Escape (Jack Forge, Lost Marine Book 3) Page 6
“Yes, sir. Copy that. Sorry, I don’t know what I was thinking.”
Jack patted Sam on the shoulder. “Let’s move.”
He lifted his arm to take a look at the wrist-mounted holostage to find the next step, the main power coupling to the command deck.
The main coupling for the twin reactors was only a few meters ahead, but the small console was dark, the power relay systems deactivated. Jack could see how simply it could be reconnected.
“Cover me, Sam,” Jack said. He ran to the console and accessed the main power distribution node.
The power supply to the command deck remained dark.
Jack contacted the captain.
“I’ve activated the main power node but nothing’s happening.”
“You’ve connected two cores.” The captain sounded afraid. “It’ll take a bit of time to activate the system. The more reactors you reconnect the faster it’ll happen.”
Jack heard a sudden burst of pulse pistol fire over the communication channel, and then the fiery purring of an automatic sentry gun.
“Captain, report,” Jack said.
“The Devex. They’ve cracked opened the command deck doors. Emergency locks holding.”
“I’m on my way to you now. We should have power by the time I get to you. Hold them, Captain, hold them off.”
Jack turned away from the small console and headed back along the platform between the two reactor cores. He crouched at the far end and looked for the nearest transit channel access. He lifted his wrist to check his holomap.
In the moment he lifted his arm, he spotted movement in the shadows up ahead. Sam was already raising his pulse pistol. Jack dropped to one knee and took aim.
The shimmering wave that came creeping forward was mesmerizing. Jack had seen them before and knew what it was. The Devex warrior behind it was distorted by the shimmering wave. In their hand was the small concussion device.
“This way,” Jack said and turned to run in the opposite direction, away from the concussion wave moving toward him.
They ran a few steps along the reactor cores, only to see a second concussion wave and the shimmering form of the Devex who had fired it.
Jack looked up. The reactor cores curved out to the forward bulkhead, closing together a few meters above. There was no vertical escape. Sam was already accessing drive room schematics. A conduit that ran under the heading between every core was perfect for them to escape by.

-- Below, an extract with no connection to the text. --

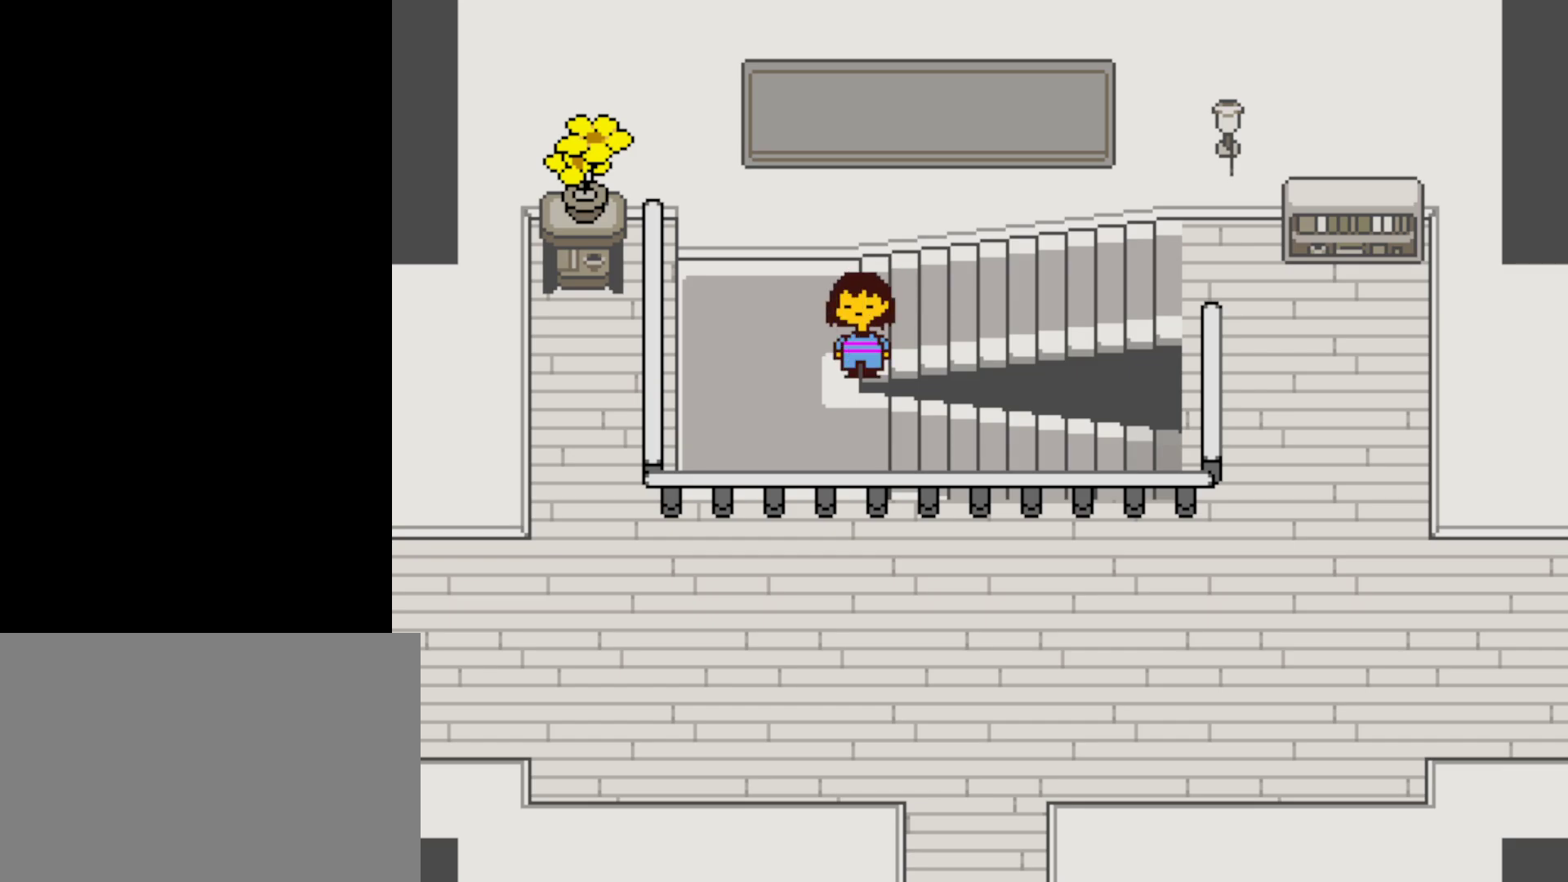
{"keys": ["down"], "events": [[234, "down", "up"], [400, "down", "down"], [467, "left", "up"]]}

“Here,” Jack said, pointing at the access hatch to the conduit. He ran toward the slow-moving concussion wave, stopping a few meters short and just above the conduit access. He grabbed the hatch and pulled. It didn’t move.
Sam grabbed with his Mech arm. The hatch came away along with a section of the deck plate.
And the moment Jack prepared to jump into the conduit the concussion wave struck.
The violent shaking filled his gut with a deep nausea. His head throbbed close to bursting out of his eyes and nose. And then with a final surge of violent pain, Jack fell.
9
Jack woke up feeling like he’d been beaten on the head with the butt of a pulse rifle. He felt the cold, hard floor against his skin, and echoing sounds of crying and angry shouting were all around. He opened his eyes and peered into the dark, but a wave of dizziness stopped him from getting to his feet.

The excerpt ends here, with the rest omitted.